Nací en un pueblo de casas bajas y veredas angostas, cerca del Río Negro, donde todos nos conocíamos. En el centro había una plaza con una fuente de mármol y el busto en bronce del General Artigas, Protector de los Pueblos Libres. Frente a la plaza estaba la Iglesia, el Correo y la “Agencia Varese”, de los ómnibus que hacían los viajes diarios del pueblo a Montevideo. Frente a la Iglesia, cruzando la plaza, estaba la comisaría, la botica y la Financiera “Castro & Osorio”. Frente al otro costado de la plaza, estaba el Hotel de Otegui, la Confitería, y el Almacén de Ramos Generales. Enfrente, cruzando la plaza, estaba la sucursal del Banco de la República, el “Bar Oriental”, con plaza de comidas y la Funeraria. A dos cuadras de la plaza estaba la escuela y en la misma manzana, el liceo. Y a cinco cuadras, la Estación del Ferrocarril Central. Ese era mi pueblo. Tranquilo, amigable.

Un verano llegó un forastero de la capital. Un hombre joven, agradable. Se alojó en el Hotel, alquiló un local junto a la Financiera y colocó en la puerta de entrada, una chapa que decía: “Notario Público” y debajo una nota: “Se necesita Secretaria. Imprescindible Dactilografía”.

Se presentaron al llamado cinco jóvenes. Quedó Laura Martínez, la hija del boticario, que después de terminar el liceo fue a la “Academia”, donde aprendió a escribir a máquina.

Laura y el notario simpatizaron a penas se conocieron. Principalmente Laurita que se sintió atraída por el joven, por su educación y su trato afectuoso. El quehacer en la Notaría creció con rapidez debido a que una vez instalada, comenzó a trabajar para la Financiera. Tarea que al notario le obligaba a viajar a la Capital por certificados, dos o tres veces al mes. De modo que, poco a poco, fue delegando dicha obligación en su secretaria.

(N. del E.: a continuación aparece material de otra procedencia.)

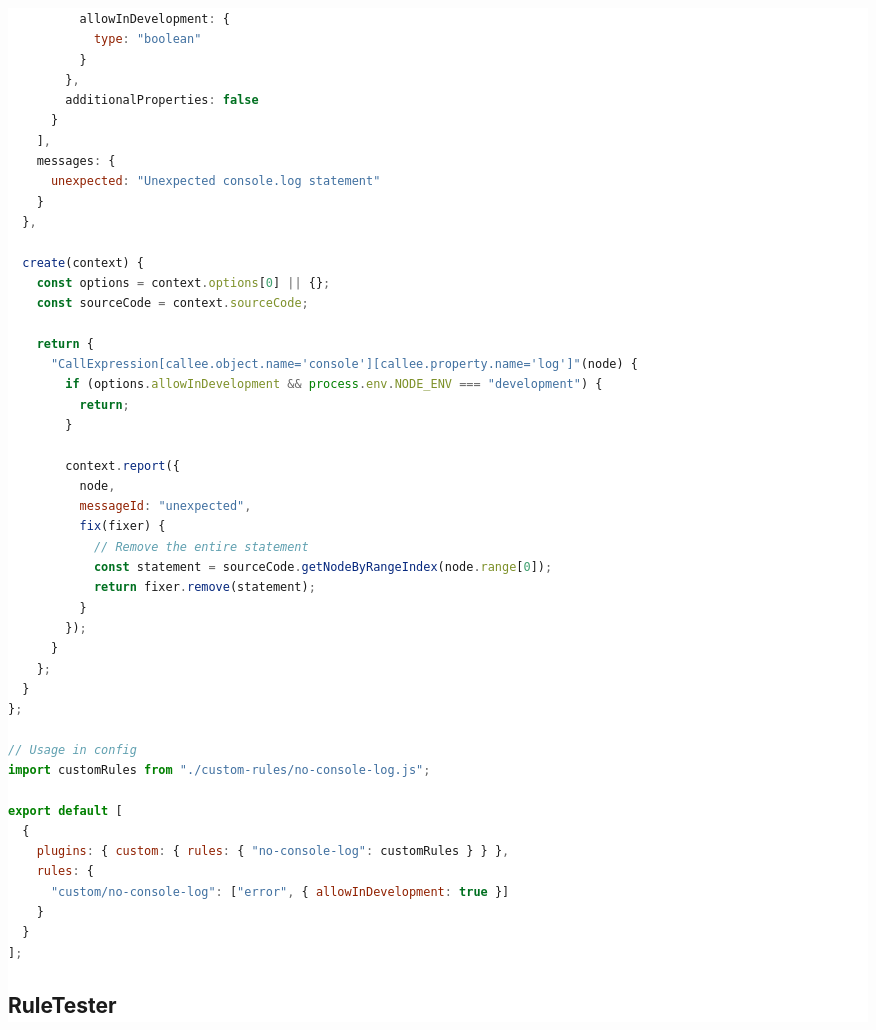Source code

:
 ```javascript
          allowInDevelopment: {
            type: "boolean"
          }
        },
        additionalProperties: false
      }
    ],
    messages: {
      unexpected: "Unexpected console.log statement"
    }
  },

  create(context) {
    const options = context.options[0] || {};
    const sourceCode = context.sourceCode;

    return {
      "CallExpression[callee.object.name='console'][callee.property.name='log']"(node) {
        if (options.allowInDevelopment && process.env.NODE_ENV === "development") {
          return;
        }

        context.report({
          node,
          messageId: "unexpected",
          fix(fixer) {
            // Remove the entire statement
            const statement = sourceCode.getNodeByRangeIndex(node.range[0]);
            return fixer.remove(statement);
          }
        });
      }
    };
  }
};

// Usage in config
import customRules from "./custom-rules/no-console-log.js";

export default [
  {
    plugins: { custom: { rules: { "no-console-log": customRules } } },
    rules: {
      "custom/no-console-log": ["error", { allowInDevelopment: true }]
    }
  }
];
```

## RuleTester
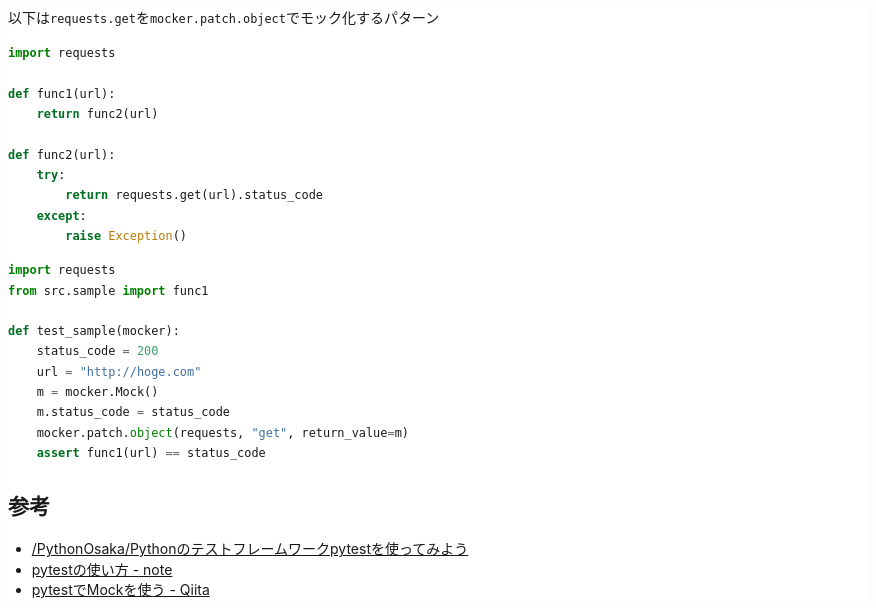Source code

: 以下は`requests.get`を`mocker.patch.object`でモック化するパターン
```py:src/sample.py
import requests

def func1(url):
    return func2(url)

def func2(url):
    try:
        return requests.get(url).status_code
    except:
        raise Exception()
```
```py:tests/test_sample.py
import requests
from src.sample import func1

def test_sample(mocker):
    status_code = 200
    url = "http://hoge.com"
    m = mocker.Mock()
    m.status_code = status_code
    mocker.patch.object(requests, "get", return_value=m)
    assert func1(url) == status_code
```


## 参考
- [/PythonOsaka/Pythonのテストフレームワークpytestを使ってみよう](https://scrapbox.io/PythonOsaka/Python%E3%81%AE%E3%83%86%E3%82%B9%E3%83%88%E3%83%95%E3%83%AC%E3%83%BC%E3%83%A0%E3%83%AF%E3%83%BC%E3%82%AFpytest%E3%82%92%E4%BD%BF%E3%81%A3%E3%81%A6%E3%81%BF%E3%82%88%E3%81%86)
- [pytestの使い方 - note](https://note.com/npaka/n/n84de488ba011)
- [pytestでMockを使う - Qiita](https://note.com/npaka/n/n84de488ba011)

En una oportunidad, con fecha y hora fijada con anterioridad, la Notaría debía retirar una carpeta con documentos en la Intendencia de Montevideo, pues urgía entregarla el mismo día en la Financiera, antes de las 18 horas.

De este viaje a la capital se encargaría la secretaria. Como había tiempo, la joven sacó pasaje en el Ferrocarril para las 8 y 30 de la mañana, que la dejaría en la estación Central a las 12.

Para volver con tiempo, debía tomar el tren que salía de Montevideo a las 2 de la tarde. De modo que el día fijado tomó el tren hacia Montevideo, se bajó en la Estación y se dirigió a la Intendencia. Tuvo que esperar más de una hora, pues según le explicaron faltaba una firma. Perdió por lo tanto el tren del regreso, no quiso esperar el siguiente porque llegaría pasadas las 18hs. De modo que sacó pasaje en un ómnibus de la “Empresa Varese” que llegaba al pueblo a las 17 y 30, que ya estaba por salir.

La joven subió, se sentó junto a una ventanilla con la carpeta en su falda, el ómnibus comenzó a moverse, tomó la ruta y ella se durmió.

Mientras el Notario en la oficina, pendiente de la llegada del ferrocarril, consultaba el reloj.

A las 16 y 30 Laura abrió la puerta de la Notaría y entró. Entregó la carpeta al Notario que la saludó efusivo y la invitó a cenar esa noche en la confitería. Cuando se iba apresurado a entregar la carpeta le dijo:

—En seguida vuelvo, Laura, espérame.

—Adiós... le contestó ella.



A las 16 y 30, el ómnibus en el que viajaba Laura, tuvo un accidente en la ruta. Al tomar una curva derrapó y volcó. En el suceso fallecieron tres personas. El conductor, un pasajero y Laura.

El Notario se enteró en la Financiera del suceso. Volvió inmediatamente a la oficina. Pero Laura, ya no estaba.